* **REQUEST**
How many lines of the records below contain the word "part"? Reply with the number alone.

* **PROVIDED RECORDS**
--------------------

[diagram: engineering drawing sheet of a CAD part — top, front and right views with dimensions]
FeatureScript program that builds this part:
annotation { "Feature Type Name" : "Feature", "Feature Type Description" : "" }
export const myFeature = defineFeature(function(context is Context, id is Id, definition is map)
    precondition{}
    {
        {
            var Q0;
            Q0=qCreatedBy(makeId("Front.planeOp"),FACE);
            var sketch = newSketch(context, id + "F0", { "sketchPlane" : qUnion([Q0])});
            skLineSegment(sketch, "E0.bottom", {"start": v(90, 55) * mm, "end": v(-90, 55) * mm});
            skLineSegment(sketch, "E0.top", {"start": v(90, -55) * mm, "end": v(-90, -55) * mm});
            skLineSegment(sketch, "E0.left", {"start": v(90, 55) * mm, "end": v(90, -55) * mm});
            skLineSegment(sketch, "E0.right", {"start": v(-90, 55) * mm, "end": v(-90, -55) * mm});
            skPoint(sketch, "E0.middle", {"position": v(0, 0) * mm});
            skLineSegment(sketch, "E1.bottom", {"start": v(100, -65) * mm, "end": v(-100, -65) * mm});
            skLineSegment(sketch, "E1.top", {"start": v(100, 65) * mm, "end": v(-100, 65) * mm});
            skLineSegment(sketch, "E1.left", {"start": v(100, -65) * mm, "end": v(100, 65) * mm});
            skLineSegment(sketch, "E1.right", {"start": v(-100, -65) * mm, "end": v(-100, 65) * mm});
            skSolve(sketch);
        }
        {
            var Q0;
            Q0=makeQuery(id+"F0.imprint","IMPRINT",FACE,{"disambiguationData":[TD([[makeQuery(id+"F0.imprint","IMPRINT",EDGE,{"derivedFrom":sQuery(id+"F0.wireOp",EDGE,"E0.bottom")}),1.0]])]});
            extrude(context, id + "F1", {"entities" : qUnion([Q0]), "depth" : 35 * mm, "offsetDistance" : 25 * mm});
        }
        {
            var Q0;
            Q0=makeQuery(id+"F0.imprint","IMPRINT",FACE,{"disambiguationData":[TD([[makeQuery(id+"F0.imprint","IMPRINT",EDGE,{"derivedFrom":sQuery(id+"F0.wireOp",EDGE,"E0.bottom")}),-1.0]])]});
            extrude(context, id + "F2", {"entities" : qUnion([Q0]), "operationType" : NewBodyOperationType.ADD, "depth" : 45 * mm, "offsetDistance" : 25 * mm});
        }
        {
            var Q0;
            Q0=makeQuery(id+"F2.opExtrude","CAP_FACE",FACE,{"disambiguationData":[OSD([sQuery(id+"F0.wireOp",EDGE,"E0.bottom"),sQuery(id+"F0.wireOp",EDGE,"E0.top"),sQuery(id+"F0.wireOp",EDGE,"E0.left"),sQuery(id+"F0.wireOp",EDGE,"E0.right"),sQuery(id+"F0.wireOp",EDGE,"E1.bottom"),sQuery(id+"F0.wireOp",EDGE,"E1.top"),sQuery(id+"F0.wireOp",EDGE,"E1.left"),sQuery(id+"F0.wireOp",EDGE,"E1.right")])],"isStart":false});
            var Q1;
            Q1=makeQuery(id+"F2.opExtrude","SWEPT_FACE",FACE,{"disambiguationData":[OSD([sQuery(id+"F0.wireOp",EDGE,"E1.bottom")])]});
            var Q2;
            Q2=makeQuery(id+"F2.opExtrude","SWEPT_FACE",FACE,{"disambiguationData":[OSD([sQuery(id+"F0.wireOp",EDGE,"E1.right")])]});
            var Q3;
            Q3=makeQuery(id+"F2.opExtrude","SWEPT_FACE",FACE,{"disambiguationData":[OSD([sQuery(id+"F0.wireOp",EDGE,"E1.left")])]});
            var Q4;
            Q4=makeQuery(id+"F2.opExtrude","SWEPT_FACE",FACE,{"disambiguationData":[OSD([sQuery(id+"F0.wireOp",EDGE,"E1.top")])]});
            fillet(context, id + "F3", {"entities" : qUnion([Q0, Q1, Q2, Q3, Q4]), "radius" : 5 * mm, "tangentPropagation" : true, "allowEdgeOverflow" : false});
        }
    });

--------------------

* **ANSWER**
2